# Happy Anniversary



## Tee_Pham

How to say "Happy Anniversary" in Tagalog? Help me please. Salamat!


----------



## mataripis

maligayang pagdiriwang!( ng iyong kaarawan/ ng inyong kasal/ng inyong ika 30 taon ng pagsasama)


----------



## Pretty_Gaella

If you would like to be more direct and specific. you can say *"Maligayang anibersaryo"

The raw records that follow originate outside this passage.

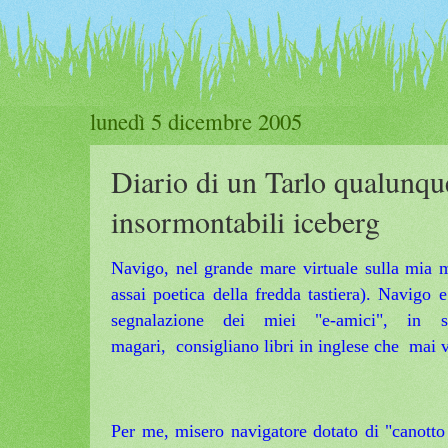
lunedì 5 dicembre 2005
Diario di un Tarlo qualunqu
insormontabili iceberg
Navigo, nel grande mare virtuale sulla mia m
assai poetica della fredda tastiera). Navigo 
segnalazione dei miei "e-amici", in s
magari, consigliano libri in inglese che mai ve
Per me, misero navigatore dotato di "canotto 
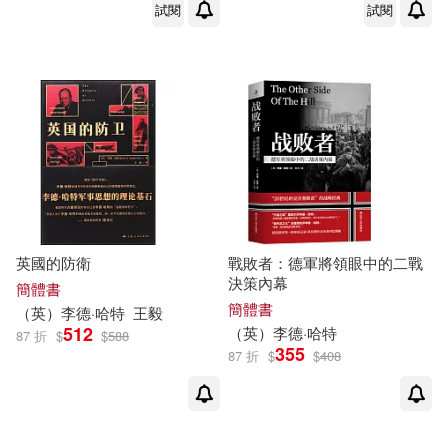
試閱
試閱
英國的防衛
戰敗者：德軍將領眼中的二戰
決策內幕
簡體書
簡體書
（英）
李德
·
哈特
王毅
512
（英）
李德
·
哈特
87 折
$
$
588
355
87 折
$
$
408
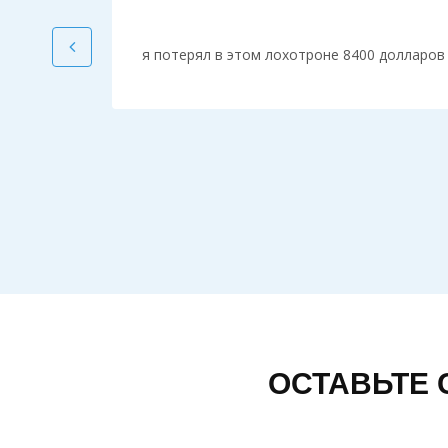
го
вать
0
я потерял в этом лохотроне 8400 долларов
сказал
 меня в
ньги, мы
а. Так
ОСТАВЬТЕ 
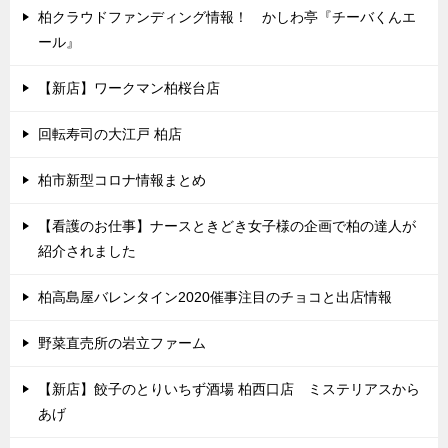
柏クラウドファンディング情報！ かしわ亭『チーバくんエ
ール』
【新店】ワークマン柏桜台店
回転寿司の大江戸 柏店
柏市新型コロナ情報まとめ
【看護のお仕事】ナースときどき女子様の企画で柏の達人が
紹介されました
柏高島屋バレンタイン2020催事注目のチョコと出店情報
野菜直売所の岩立ファーム
【新店】餃子のとりいちず酒場 柏西口店 ミステリアスから
あげ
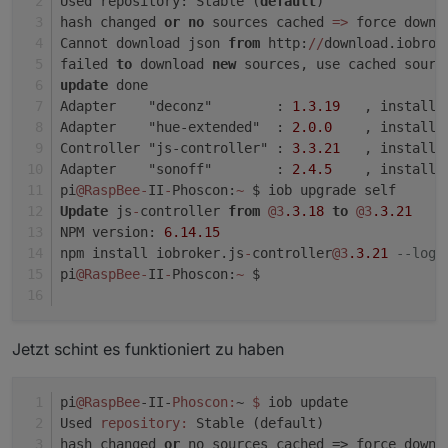
Used repository: Stable (
default
)
hash changed 
or
no
 sources cached 
=
>
 force downl
Cannot download json 
from
 http:
/
/
download.iobrok
failed 
to
 download 
new
 sources, use cached sourc
update
 done
Adapter    "deconz"        : 
1.3
.19
   , installe
Adapter    "hue-extended"  : 
2.0
.0
    , installe
Controller "js-controller" : 
3.3
.21
   , installe
Adapter    "sonoff"        : 
2.4
.5
    , installe
pi
@RaspBee
-
II
-
Phoscon:
~
 $ iob upgrade self
Update
 js
-
controller 
from
@3
.3
.18
to
@3
.3
.21
NPM version: 
6.14
.15
npm install iobroker.js
-
controller
@3
.3
.21
--logl
pi
@RaspBee
-
II
-
Phoscon:
~
 $
Jetzt schint es funktioniert zu haben
pi
@RaspBee
-II-
Phoscon:
~ 
$ 
iob update
Used 
repository:
 Stable (default)
hash changed 
or
 no sources cached => force downl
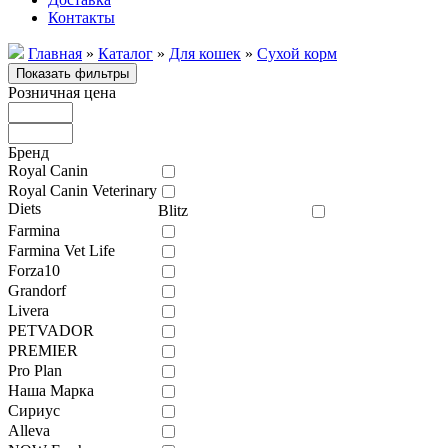
Контакты
Главная
»
Каталог
»
Для кошек
»
Сухой корм
Розничная цена
Бренд
Royal Canin
Royal Canin Veterinary
Diets
Blitz
Farmina
Farmina Vet Life
Forza10
Grandorf
Livera
PETVADOR
PREMIER
Pro Plan
Наша Марка
Сириус
Alleva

Magandang araw/gabi sainyong lahat
Good day/night to everyone*


----------



## SavvyFilipino

Of course, there has to be a translation of "Happy Aniversary" in Filipino. I believe the first comment would fit perfectly. Maligayang pagdiriwang ng inyong Anibersaryo. Although this would literally translate to "Happy celebration of your Anniversary. But the truth is, we really don't say this in Filipino. Not as often as you might think. I almost exclusively have been using "Happy Anniversary" as in English instead of using tagalog.


----------



## mataripis

gaya ng ibang Wika ang Tagalog ay may iba't ibang pamamaraan o ayos ng pagpapahayag. Maari din namang sabihin ang "happy anniversary" sa Tagalog bilang " Gunitaing may saya ang ika- pagdiriwang ng inyong  (kaarawan, kasal at iba pa)!


----------